[Multi-view geometry data]

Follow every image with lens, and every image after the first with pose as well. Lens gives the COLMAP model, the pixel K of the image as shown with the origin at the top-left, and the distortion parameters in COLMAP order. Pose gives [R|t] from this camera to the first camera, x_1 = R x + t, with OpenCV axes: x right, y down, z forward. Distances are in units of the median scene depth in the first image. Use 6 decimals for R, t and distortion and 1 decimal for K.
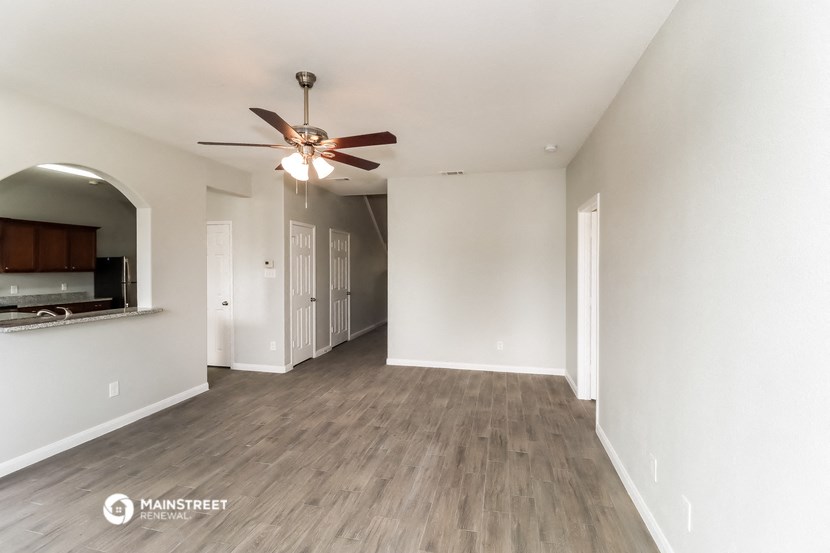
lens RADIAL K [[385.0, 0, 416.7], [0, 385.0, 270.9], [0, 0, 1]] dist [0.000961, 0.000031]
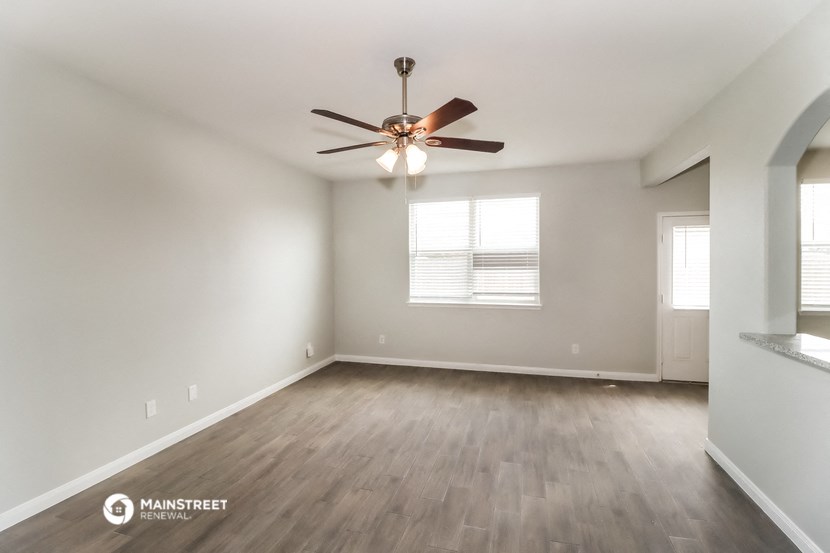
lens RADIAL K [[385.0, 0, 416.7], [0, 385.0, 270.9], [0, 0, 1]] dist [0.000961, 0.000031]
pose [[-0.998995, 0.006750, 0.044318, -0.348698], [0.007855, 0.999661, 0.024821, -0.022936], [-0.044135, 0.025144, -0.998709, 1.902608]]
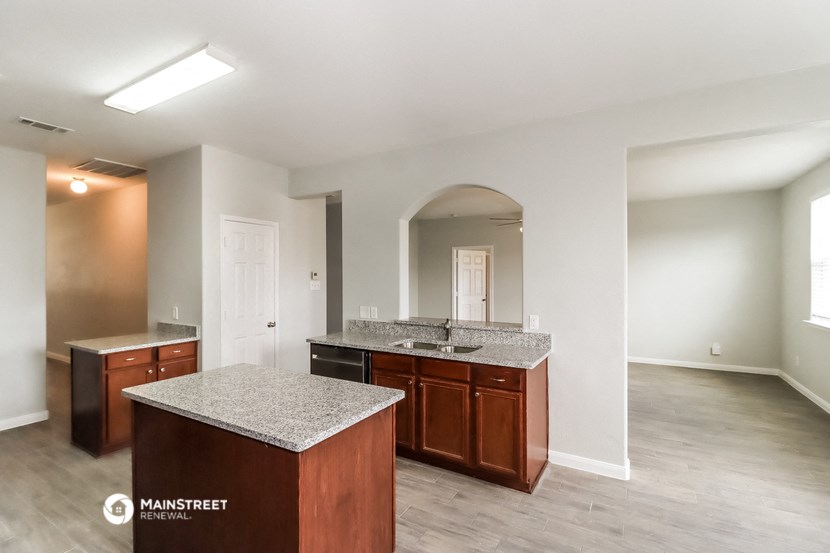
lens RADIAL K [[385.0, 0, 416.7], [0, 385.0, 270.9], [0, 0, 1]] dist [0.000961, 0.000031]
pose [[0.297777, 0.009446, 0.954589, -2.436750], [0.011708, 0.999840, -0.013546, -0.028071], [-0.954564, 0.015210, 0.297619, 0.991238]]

- _Work request_:
Transcribe the records above exactly, skipping pictures.

- _Result of this task_:
Follow every image with lens, and every image after the first with pose as well. Lens gives the COLMAP model, the pixel K of the image as shown with the origin at the top-left, and the distortion parameters in COLMAP order. Pose gives [R|t] from this camera to the first camera, x_1 = R x + t, with OpenCV axes: x right, y down, z forward. Distances are in units of the median scene depth in the first image. Use 6 decimals for R, t and distortion and 1 decimal for K.
lens RADIAL K [[385.0, 0, 416.7], [0, 385.0, 270.9], [0, 0, 1]] dist [0.000961, 0.000031]
lens RADIAL K [[385.0, 0, 416.7], [0, 385.0, 270.9], [0, 0, 1]] dist [0.000961, 0.000031]
pose [[-0.998995, 0.006750, 0.044318, -0.348698], [0.007855, 0.999661, 0.024821, -0.022936], [-0.044135, 0.025144, -0.998709, 1.902608]]
lens RADIAL K [[385.0, 0, 416.7], [0, 385.0, 270.9], [0, 0, 1]] dist [0.000961, 0.000031]
pose [[0.297777, 0.009446, 0.954589, -2.436750], [0.011708, 0.999840, -0.013546, -0.028071], [-0.954564, 0.015210, 0.297619, 0.991238]]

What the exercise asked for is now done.